Since we're looking at an ecommerce store, it's not surprising to find lots of parametrized URLs. To find these, we just head over to the URL Explorer and add an Advanced Filter as below:
From a total of 1090 internal HTML URLs, 497 of them contain a query string.
These are caused by a typical faceted navigation, where every 'refinement' option down the left spawns more new URLs, which are picked up and crawled by Sitebulb.
Aside: when auditing, it is actually useful that these URLs have been crawled, since you would want to check if canonicals are in place and/or suggest to the client that these variations should be blocked in robots.txt.
For the sake of this article, we'll assume that canonicals are in place and you simply want to exclude them from future audits (see further below for instructions on how to put the limits in place).
In addition to parameterized URLs, we can also find other patterns which are causing extra pages to be crawled.
Often on ecommerce stores these might be things like /basket/ or /cart/ URLs, that all just 302 to a login page.
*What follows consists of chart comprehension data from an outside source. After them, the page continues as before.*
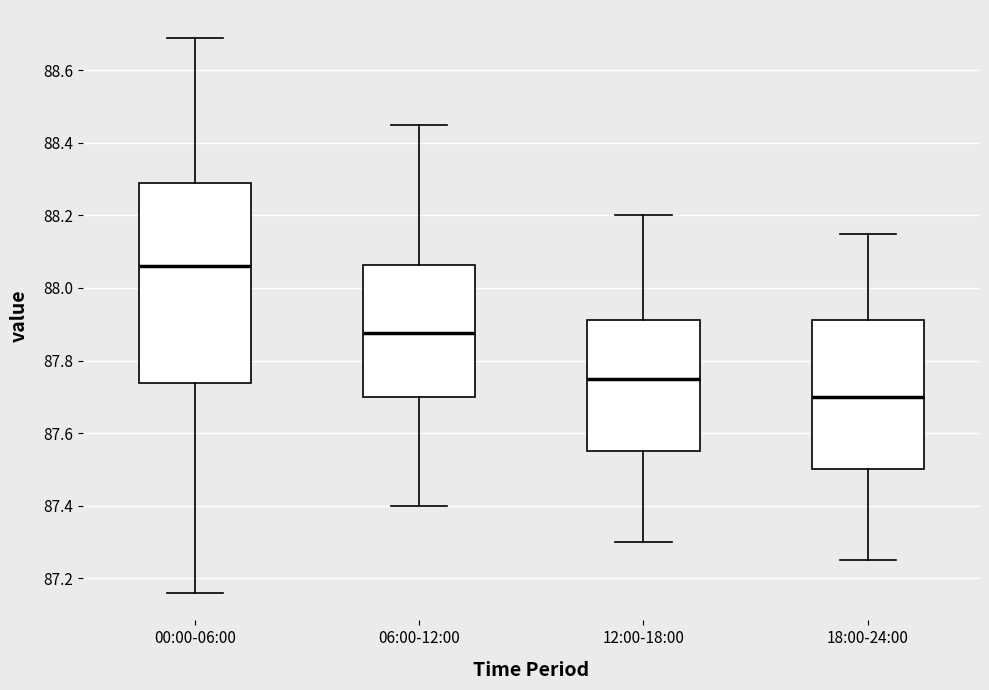

Reading left to right, transcribe this box plot: for each box, give where its median line is, the range the box spans, and where its two whiskers end, as read against the y-axis. The values are not printed on the chart, so give them approximately, as read against the axis.

00:00-06:00: median 88.06, box 87.74 to 88.30, whiskers 87.16 to 88.70
06:00-12:00: median 87.88, box 87.70 to 88.06, whiskers 87.40 to 88.46
12:00-18:00: median 87.76, box 87.56 to 87.92, whiskers 87.30 to 88.20
18:00-24:00: median 87.70, box 87.50 to 87.92, whiskers 87.26 to 88.16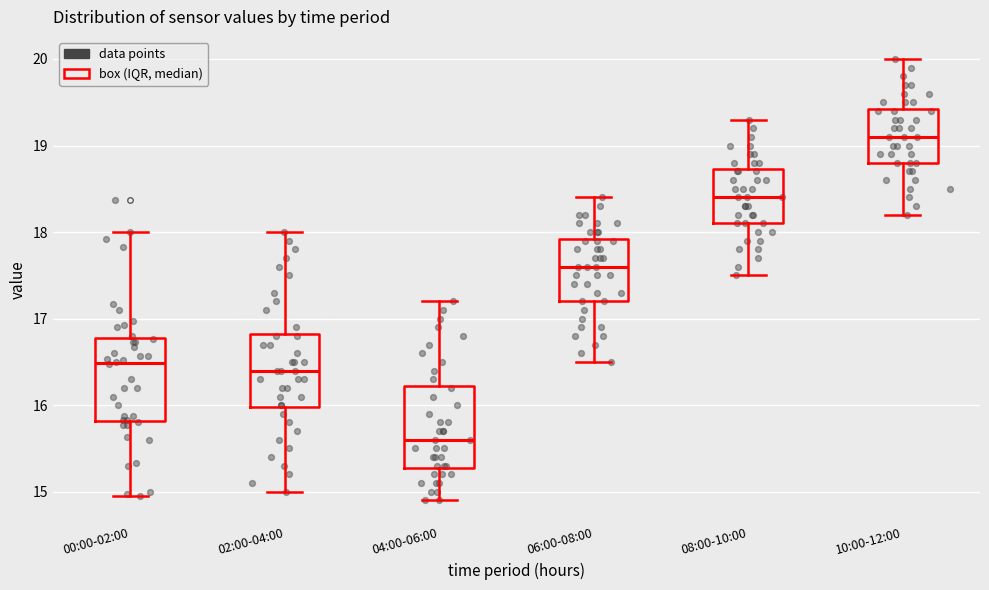

Reading left to right, read every box against the y-axis: the position of its median line, the range the box covers, and the ends of its whiskers. The values are not printed on the chart, so give them approximately, as read against the axis.

00:00-02:00: median 16.5, box 15.8 to 16.8, whiskers 15.0 to 18.0
02:00-04:00: median 16.4, box 16.0 to 16.8, whiskers 15.0 to 18.0
04:00-06:00: median 15.6, box 15.3 to 16.2, whiskers 14.9 to 17.2
06:00-08:00: median 17.6, box 17.2 to 17.9, whiskers 16.5 to 18.4
08:00-10:00: median 18.4, box 18.1 to 18.7, whiskers 17.5 to 19.3
10:00-12:00: median 19.1, box 18.8 to 19.4, whiskers 18.2 to 20.0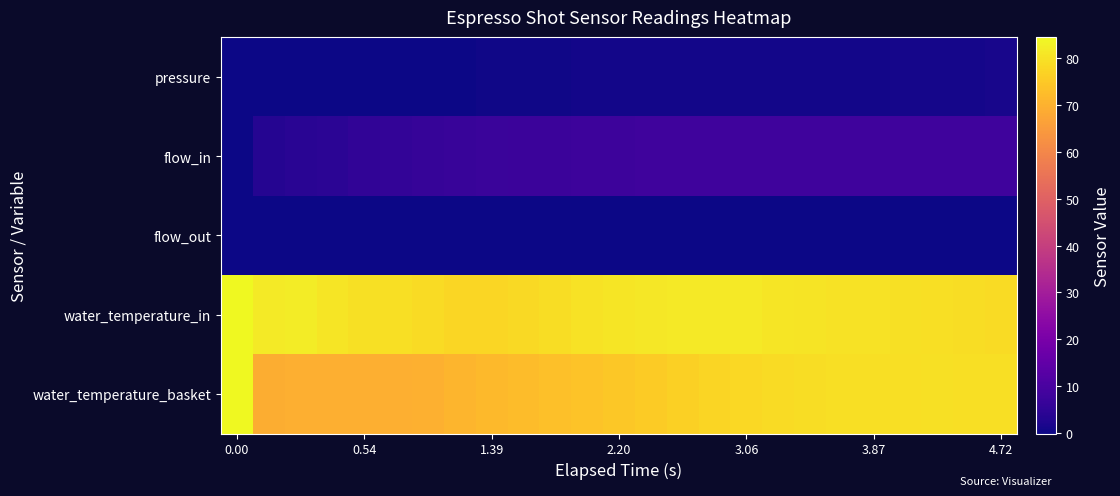

At how many categories does at least one series exceed 49?

25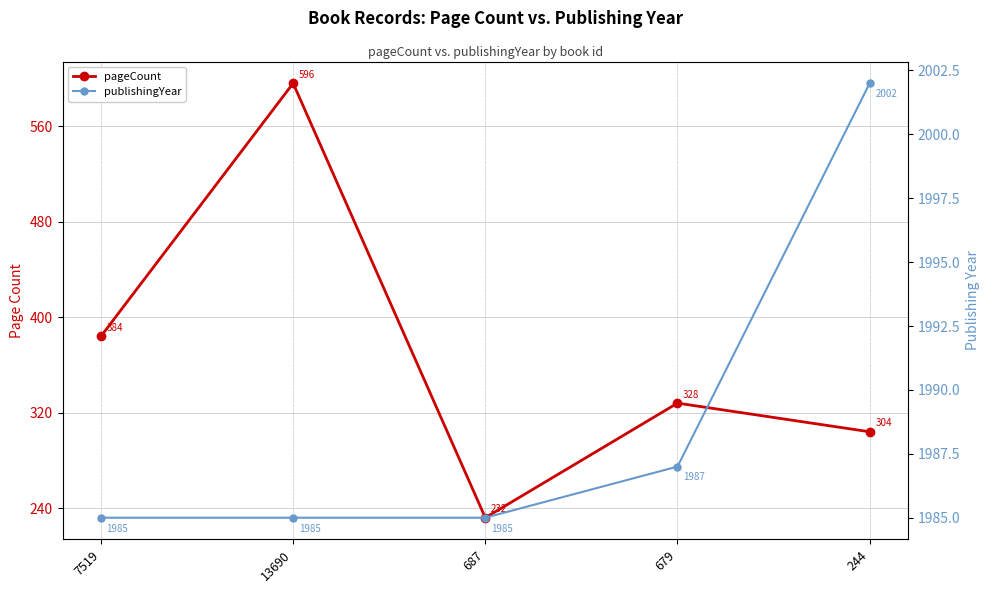

True or false: pageCount and publishingYear cross at least once.

False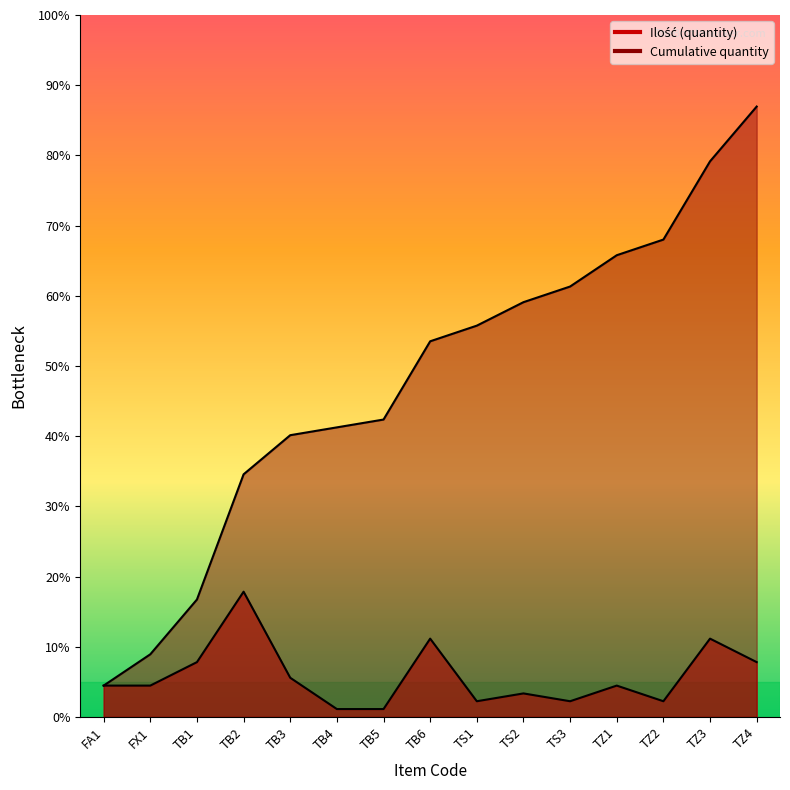

Where is the first local minimum for Ilość (quantity)?

TS1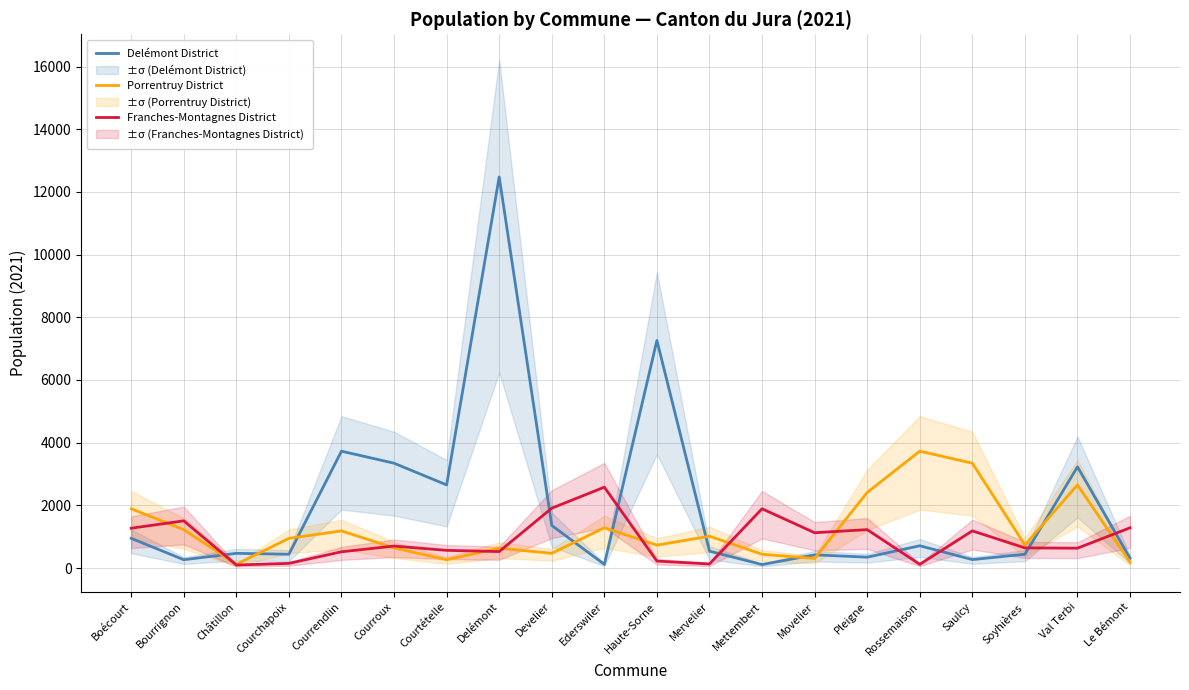

The value of Franches-Montagnes District at Le Bémont is 2052. True or false?

False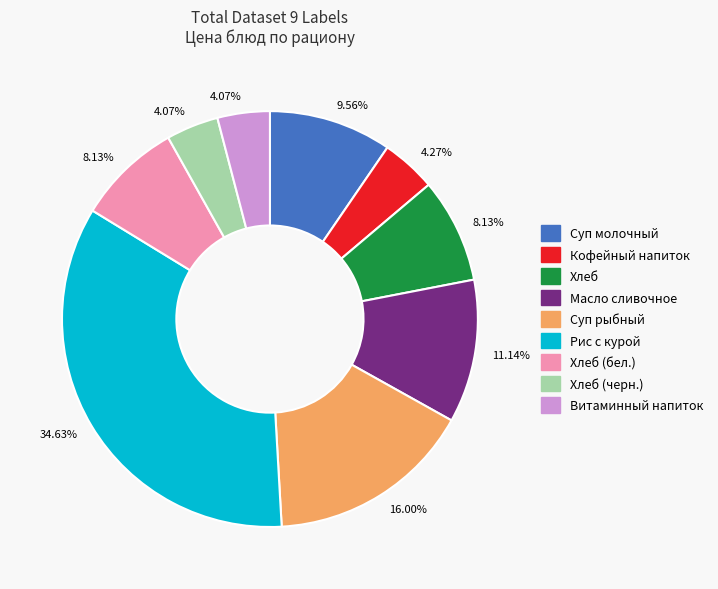

Is there a majority slice in this chart?

No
The EE site handles this stuff pretty well, but for the sake of argument, let's assume that their /add-to-cart/ pages have this problem:
Since these sort of links can end up on every single product page, this can inflate total crawl numbers massively on bigger sites, so excluding the URL pattern is extremely helpful.
Based on our observations above, we might wish to put some crawl limits in place to ensure future audits end up cleaner.
Projects settings persist from one Audit to the next, within the same Project. This means you can update crawl settings and save them against the Project, making your audits more customised over time.
In this case, we want to limit some of the crawl settings in order to remove the unwanted URLs identified above, in order to get a cleaner audit.
Navigate to the Project in question, then click the blue button Edit Settings.
From here you can simply edit any settings, then hit 'Save' and the Project settings will be saved ready for your next audit.
In our case, everything we need lives in 'Advanced Settings', so scroll down to open the Advanced Settings box.
Within Advanced Settings, navigate to the Crawler tab, scroll down and then UNTICK either or both of the options 'Check Subdomain Link Status' and 'Check External Link Status'.
This means that Sitebulb will not crawl any external or subdomain URLs on future audits.
Within Advanced Settings, navigate to the URLs tab, then select the Excluded Parameters option, and on this screen, UNTICK the box for 'Crawl Parameters' (which is always on by default).
This means that Sitebulb will not crawl any parametrized URLs it encounters on future audits.
Within Advanced Settings, navigate to the URLs tab, then select the Excluded URLs option, and on this screen, add in the folder path you wish to exclude.
This means that Sitebulb will not crawl any URLs it encounters that start with the string: https://shop.ee.co.uk/add-to-cart/- it will not schedule these URLs to be crawled, so they won't appear in your reports at all.
You can do the same sort of thing in another way by 'including' URLs instead. Say we were only interested in crawling the mobile phones section of the site. To do this, we simply need to add /mobile-phones/ to the Included URLs list in Advanced Settings.
What this does is it excludes everything that doesn't match the specified path. So when the crawler encounters links to https://shop.ee.co.uk/mobile-phones/ - these WILL be scheduled to crawl, but nothing else will be (unless you included some more paths or URLs in the Included URL List).
Recrawling the site again with our new settings (except the 'included' example) results in a much cleaner audit, that takes a lot less time to process and is a lot easier to dig through.
We've reduced the total number of crawled pages by about two thirds. With bigger sites, this could be the difference between 300,000 pages and 100,000 pages (it's just multiples of 3 people, you can quite literally do the math. I hope).
Sitebulb has a wide range of options for limiting the URLs that it crawls, allowing you a great degree of control over the crawler. If you are crawling a particularly large website, these can become invaluable.
It might take a little trial and error to get the Project set up exactly as you want it, but once it is you'll be ready to go for all future Audits.